President, Canadian Beverage Association
Renowned Canadian toxicologist Dr. Berna Magnuson stated:
“All this report shows is that the subjects saw a 1.4 cm increase in waist circumference in diet soda drinkers (+ 2.2 cm) as compared to non-diet soda drinkers (+ 0.8 cm). About half an inch over 10 years. It is simply not possible to conclude increases in waist circumference are due to zero-calorie drink consumption when no other dietary factors were considered. There have been numerous recent clinical human studies, where all other factors are controlled, showing the benefits of consumption of low-calorie beverages in both weight loss and weight maintenance. This recent study by Fowler and colleagues provides no credible evidence to the contrary. “
On the Study:
- This is an observational study that does not – and cannot – establish that low calorie sweeteners cause weight gain.
- The subjects of the study were of an age that put them at greater risk of a number of adverse health outcomes, including weight gain due to decreased metabolism.

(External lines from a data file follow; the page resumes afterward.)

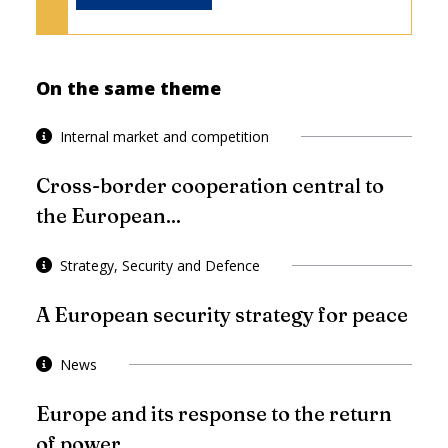
On the same theme
Internal market and competition
Cross-border cooperation central to
the European...
Strategy, Security and Defence
A European security strategy for peace
News
Europe and its response to the return
of power...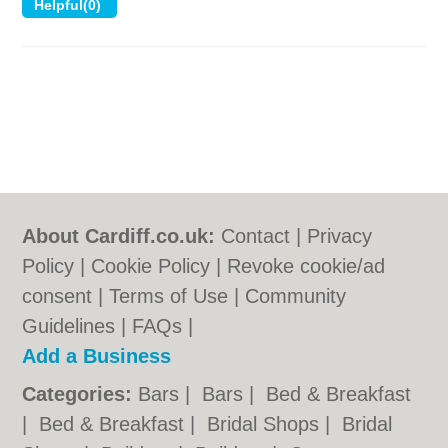
About Cardiff.co.uk:
Contact
|
Privacy
Policy
|
Cookie Policy
|
Revoke cookie/ad
consent |
Terms of Use
|
Community
Guidelines
|
FAQs
|
Add a Business
Categories:
Bars
|
Bars
|
Bed & Breakfast
|
Bed & Breakfast
|
Bridal Shops
|
Bridal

On Low-Calorie Sweeteners and Diet Beverages:
- Artificial sweeteners that have been approved by Health Canada are considered safe for consumption by children, adolescents and adults in the general population when used within their prescribed conditions of use as specified in the List of Permitted Sweeteners on the Health Canada website.
- A study published in the journal Obesity showed that dieters who drank diet beverages as part of an overall weight loss program were able to lose weight successfully.
- The CHOICE study, published in the American Journal of Clinical Nutrition, confirms that diet beverages can be an important tool in helping reduce calories and directly counters the illogical assertion that drinking diet beverages causes people to eat more or to want sweet foods and beverages.
- A review in Nutrition Reviews that examined the role of low-calorie sweeteners and weight management found that “to date, prospective observational studies have revealed mixed results, and it appears that reverse causality is a particular problem, since individuals who are at high risk for weight gain may choose to consume artificially-sweetened beverages in an attempt to control their weight or reduce disease risk.”
- The position of the Academy of Nutrition and Dietetics: “consumers can safely enjoy a range of nutritive and nonnutritive sweeteners when consumed within an eating plan that is guided by current federal nutrition recommendations, such as the Dietary Guidelines for Americans and the Dietary Reference Intakes, as well as individual health goals and personal preference.”
- The American Diabetes Association states: “foods and drinks that use artificial sweeteners are another option that may help curb your cravings for something sweet.”